Output from the chain will be streamed to `stdout` token by token in this example.

In [28]:
from langchain.callbacks.streaming_stdout import StreamingStdOutCallbackHandler
from langchain.chains.conversational_retrieval.prompts import (
    CONDENSE_QUESTION_PROMPT,
    QA_PROMPT,
)
from langchain.chains.llm import LLMChain
from langchain.chains.question_answering import load_qa_chain

# Construct a ConversationalRetrievalChain with a streaming llm for combine docs
# and a separate, non-streaming llm for question generation
llm = OpenAI(temperature=0, openai_api_key=openai_api_key)
streaming_llm = OpenAI(
    streaming=True,
    callbacks=[StreamingStdOutCallbackHandler()],
    temperature=0,
    openai_api_key=openai_api_key,
)

question_generator = LLMChain(llm=llm, prompt=CONDENSE_QUESTION_PROMPT)
doc_chain = load_qa_chain(streaming_llm, chain_type="stuff", prompt=QA_PROMPT)

bot = ConversationalRetrievalChain(
    retriever=vectara.as_retriever(),
    combine_docs_chain=doc_chain,
    question_generator=question_generator,
)

In [29]:
chat_history = []
query = "What did the president say about Ketanji Brown Jackson"
result = bot.invoke({"question": query, "chat_history": chat_history})

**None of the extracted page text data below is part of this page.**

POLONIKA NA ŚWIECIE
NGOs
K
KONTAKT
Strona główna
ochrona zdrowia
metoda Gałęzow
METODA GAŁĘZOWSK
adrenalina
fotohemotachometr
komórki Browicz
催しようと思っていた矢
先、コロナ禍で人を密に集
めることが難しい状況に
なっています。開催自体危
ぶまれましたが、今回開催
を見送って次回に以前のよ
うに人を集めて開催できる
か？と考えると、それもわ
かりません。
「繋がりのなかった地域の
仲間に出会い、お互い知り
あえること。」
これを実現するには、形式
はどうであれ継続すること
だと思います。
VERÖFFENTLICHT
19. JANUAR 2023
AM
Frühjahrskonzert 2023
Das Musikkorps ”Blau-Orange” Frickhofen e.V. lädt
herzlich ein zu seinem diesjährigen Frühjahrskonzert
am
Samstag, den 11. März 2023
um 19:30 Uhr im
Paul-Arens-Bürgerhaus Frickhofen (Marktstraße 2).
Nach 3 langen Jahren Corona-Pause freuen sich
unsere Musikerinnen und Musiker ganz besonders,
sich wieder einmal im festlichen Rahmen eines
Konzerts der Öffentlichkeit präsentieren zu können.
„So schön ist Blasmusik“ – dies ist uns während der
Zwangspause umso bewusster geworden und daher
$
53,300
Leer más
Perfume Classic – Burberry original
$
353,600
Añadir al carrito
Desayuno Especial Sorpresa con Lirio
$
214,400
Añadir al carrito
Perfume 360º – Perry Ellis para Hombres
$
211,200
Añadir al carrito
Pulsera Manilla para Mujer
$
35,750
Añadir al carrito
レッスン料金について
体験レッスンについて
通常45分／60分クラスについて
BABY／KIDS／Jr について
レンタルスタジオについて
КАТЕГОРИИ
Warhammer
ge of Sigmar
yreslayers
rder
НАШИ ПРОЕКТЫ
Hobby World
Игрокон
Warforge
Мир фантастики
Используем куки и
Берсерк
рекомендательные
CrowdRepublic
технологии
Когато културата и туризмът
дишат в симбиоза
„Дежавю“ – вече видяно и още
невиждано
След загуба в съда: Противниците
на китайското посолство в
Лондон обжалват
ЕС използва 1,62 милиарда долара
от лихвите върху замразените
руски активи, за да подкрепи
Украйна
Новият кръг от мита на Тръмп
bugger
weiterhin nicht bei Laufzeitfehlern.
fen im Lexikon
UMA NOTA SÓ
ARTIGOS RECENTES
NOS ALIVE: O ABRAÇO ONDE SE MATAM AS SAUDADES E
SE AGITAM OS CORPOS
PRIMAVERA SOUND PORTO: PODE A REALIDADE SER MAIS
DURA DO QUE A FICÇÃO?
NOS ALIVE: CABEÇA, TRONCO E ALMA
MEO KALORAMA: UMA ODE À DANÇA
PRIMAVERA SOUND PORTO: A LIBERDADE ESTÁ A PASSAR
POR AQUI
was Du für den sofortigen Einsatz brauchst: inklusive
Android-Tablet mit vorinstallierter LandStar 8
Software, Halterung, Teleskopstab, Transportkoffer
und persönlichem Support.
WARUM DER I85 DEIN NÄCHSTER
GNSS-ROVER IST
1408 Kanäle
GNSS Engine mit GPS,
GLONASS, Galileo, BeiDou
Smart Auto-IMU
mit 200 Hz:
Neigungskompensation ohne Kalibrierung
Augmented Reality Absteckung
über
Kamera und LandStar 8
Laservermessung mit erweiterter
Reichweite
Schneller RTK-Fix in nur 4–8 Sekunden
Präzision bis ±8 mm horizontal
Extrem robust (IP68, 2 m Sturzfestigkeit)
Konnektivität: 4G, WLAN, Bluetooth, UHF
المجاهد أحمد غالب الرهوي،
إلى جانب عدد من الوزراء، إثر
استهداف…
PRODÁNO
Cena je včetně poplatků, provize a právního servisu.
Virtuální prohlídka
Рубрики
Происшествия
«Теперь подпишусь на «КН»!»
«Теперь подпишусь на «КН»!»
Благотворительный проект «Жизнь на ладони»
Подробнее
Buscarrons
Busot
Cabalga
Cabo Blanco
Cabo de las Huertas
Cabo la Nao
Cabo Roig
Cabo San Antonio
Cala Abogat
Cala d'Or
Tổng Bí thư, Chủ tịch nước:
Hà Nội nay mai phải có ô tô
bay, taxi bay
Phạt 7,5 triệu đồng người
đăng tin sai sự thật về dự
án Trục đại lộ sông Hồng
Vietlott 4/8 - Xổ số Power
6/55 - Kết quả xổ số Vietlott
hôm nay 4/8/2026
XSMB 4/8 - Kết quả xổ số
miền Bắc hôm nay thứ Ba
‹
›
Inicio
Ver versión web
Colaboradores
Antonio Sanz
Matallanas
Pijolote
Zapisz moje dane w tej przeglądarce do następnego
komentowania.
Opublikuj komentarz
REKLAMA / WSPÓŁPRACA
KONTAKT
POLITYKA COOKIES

 The president said that Ketanji Brown Jackson is one of the nation's top legal minds and a former top litigator in private practice, and that she will continue Justice Breyer's legacy of excellence.

In [30]:
chat_history = [(query, result["answer"])]
query = "Did he mention who she suceeded"
result = bot.invoke({"question": query, "chat_history": chat_history})

 Ketanji Brown Jackson succeeded Justice Breyer on the United States Supreme Court.

## get_chat_history Function
You can also specify a `get_chat_history` function, which can be used to format the chat_history string.

In [31]:
def get_chat_history(inputs) -> str:
    res = []
    for human, ai in inputs:
        res.append(f"Human:{human}\nAI:{ai}")
    return "\n".join(res)


bot = ConversationalRetrievalChain.from_llm(
    llm, vectara.as_retriever(), get_chat_history=get_chat_history
)

In [32]:
chat_history = []
query = "What did the president say about Ketanji Brown Jackson"
result = bot.invoke({"question": query, "chat_history": chat_history})

In [33]:
result["answer"]

" The president said that Ketanji Brown Jackson is one of the nation's top legal minds and a former top litigator in private practice, and that she will continue Justice Breyer's legacy of excellence."